The Plan as a whole is riddled with weak, empty language like the City “will continue” or “will monitor” – as opposed to “will implement”, “will scale up”, or “will fund.” In a profound contradiction, the Action Plan recognizes that FIFA brings an increased risk of harm to Vancouver’s residents, and yet promises nothing to effectively mitigate it. But is our current moment – an ever-expanding housing crisis, a toxic drug poisoning epidemic killing our loved ones, increasing cycles of criminalization and displacement – not a symptom that the “existing” rules are failing? And is the recognition that FIFA could exacerbate harms to our communities not enough to demand something more, something better?

Redress and remedy

Beyond the Draft Action Plan’s failures to effectively mitigate risk of human rights violations, we are further alarmed by its lack of planning for reporting and redress when violations do (inevitably) occur. Access to remedy is a primary pillar of the FIFA’s own Human Rights Framework and falls within the responsibility of the City as a host for the World Cup.

Within the stadium and fanzone at the PNE, FIFA’s own human rights reporting system is in place. For violations that occur outside these designated areas, the Draft Action Plan directs people to 311 services, which are not at this time equipped for reporting human rights violations or delivering real remedy. These services are notoriously inaccessible for folks who are most likely to experience rights violations, by reason of cyclical displacement, a lack of access to technology and technology literacy, and/or past experiences that have yielded deep distrust. Other potential avenues for redress listed in the Action Plan – including filing a claim with the BC Human Rights Tribunal – are years-long processes, and are useless for redressing (entirely foreseeable) violations as they happen.

Towards a final plan

The Draft Action Plan was originally set to be released by the end of 2025, but was then delayed until February 2026 without explanation. This decision further shortened the already tight turn around to undertake meaningful community consultation on the plan.

The Coalition met with the Committee on February 20, 2026 – the day after the Draft Action Plan was released. As noted above, our attempts to meet while the Plan was being prepared, so that our input could be reflected therein, had been refused (despite the Plan’s assurances of “consultation” and “engagement”).

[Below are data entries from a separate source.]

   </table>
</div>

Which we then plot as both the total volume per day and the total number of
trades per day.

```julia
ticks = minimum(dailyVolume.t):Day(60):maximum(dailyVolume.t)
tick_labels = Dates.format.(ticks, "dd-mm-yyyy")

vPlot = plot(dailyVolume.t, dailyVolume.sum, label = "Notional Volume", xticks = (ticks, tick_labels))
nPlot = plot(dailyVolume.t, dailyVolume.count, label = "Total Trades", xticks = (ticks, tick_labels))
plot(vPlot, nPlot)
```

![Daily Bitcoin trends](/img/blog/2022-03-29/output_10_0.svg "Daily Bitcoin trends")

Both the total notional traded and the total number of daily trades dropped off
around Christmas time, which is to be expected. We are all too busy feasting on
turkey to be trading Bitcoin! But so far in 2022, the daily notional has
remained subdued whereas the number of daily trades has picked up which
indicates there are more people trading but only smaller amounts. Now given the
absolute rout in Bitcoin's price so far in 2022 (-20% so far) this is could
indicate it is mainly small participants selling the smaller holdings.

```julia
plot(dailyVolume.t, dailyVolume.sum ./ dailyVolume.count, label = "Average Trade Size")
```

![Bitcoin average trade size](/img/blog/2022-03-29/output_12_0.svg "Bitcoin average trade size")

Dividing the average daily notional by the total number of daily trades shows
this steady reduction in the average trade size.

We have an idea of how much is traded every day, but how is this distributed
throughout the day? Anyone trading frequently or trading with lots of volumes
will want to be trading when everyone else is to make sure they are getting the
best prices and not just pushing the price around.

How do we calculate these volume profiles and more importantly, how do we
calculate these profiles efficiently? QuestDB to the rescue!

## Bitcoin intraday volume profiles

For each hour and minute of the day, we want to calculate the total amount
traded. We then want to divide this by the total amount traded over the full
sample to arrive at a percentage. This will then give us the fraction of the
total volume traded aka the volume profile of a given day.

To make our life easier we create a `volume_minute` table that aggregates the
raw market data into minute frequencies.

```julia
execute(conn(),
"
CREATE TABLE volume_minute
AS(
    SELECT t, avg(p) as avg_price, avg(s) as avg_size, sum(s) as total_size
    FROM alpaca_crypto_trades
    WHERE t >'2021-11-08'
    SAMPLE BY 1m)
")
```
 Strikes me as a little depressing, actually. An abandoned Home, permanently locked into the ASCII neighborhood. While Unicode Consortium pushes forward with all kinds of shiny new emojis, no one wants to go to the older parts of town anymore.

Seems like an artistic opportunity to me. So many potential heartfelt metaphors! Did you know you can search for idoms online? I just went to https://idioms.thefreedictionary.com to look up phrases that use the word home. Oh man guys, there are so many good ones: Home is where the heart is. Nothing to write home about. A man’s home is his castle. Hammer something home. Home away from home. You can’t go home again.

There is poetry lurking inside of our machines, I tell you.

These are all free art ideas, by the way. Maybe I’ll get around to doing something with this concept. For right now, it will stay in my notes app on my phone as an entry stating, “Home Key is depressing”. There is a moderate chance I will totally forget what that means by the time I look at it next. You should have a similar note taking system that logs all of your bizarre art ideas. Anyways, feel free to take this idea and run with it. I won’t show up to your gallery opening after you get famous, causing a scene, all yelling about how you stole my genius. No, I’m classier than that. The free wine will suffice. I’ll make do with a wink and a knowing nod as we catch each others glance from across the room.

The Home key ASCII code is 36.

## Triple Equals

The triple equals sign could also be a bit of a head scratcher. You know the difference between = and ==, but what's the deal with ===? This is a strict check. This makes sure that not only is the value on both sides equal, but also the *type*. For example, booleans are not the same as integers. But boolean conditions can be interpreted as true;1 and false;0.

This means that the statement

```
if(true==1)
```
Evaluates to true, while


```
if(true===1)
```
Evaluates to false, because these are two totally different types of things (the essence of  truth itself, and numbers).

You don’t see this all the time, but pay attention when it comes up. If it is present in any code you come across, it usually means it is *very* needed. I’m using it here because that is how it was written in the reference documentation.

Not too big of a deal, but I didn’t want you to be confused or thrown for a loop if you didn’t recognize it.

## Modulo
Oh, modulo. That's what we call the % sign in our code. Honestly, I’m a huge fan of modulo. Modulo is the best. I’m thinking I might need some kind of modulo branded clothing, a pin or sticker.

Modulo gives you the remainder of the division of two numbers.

With the final draft of the City’s Action Plan to be released sometime in May, we are deeply skeptical about the Committee’s ability to have a comprehensive response, adequate training, and robust public education with respect to the human rights implications of the games before they kick off in June. Further, the FIFA Bylaw passed by the City in November 2025 takes effect May 13, 2026, suggesting that the City knows that FIFA will “already be here” by May, and is responding as such. That the Bylaw, which focuses on the City’s branding and security obligations to FIFA, was finalized months ago and will come into effect well in advance of the games, while the Action Plan, intended to address FIFA-related human rights implications, is being pushed off until the final moment shows where the City’s priorities lie.

Our Coalition wants to be clear: we have not been effectively “consulted”, we have not been meaningfully “engaged”, and we do not trust that the Draft Action Plan tackles the FIFA-related harms that the City itself has invited by being a host city. In the absence of a “plan” we can rely on, we will continue to find the answers for safety, harm reduction, and care in our own communities.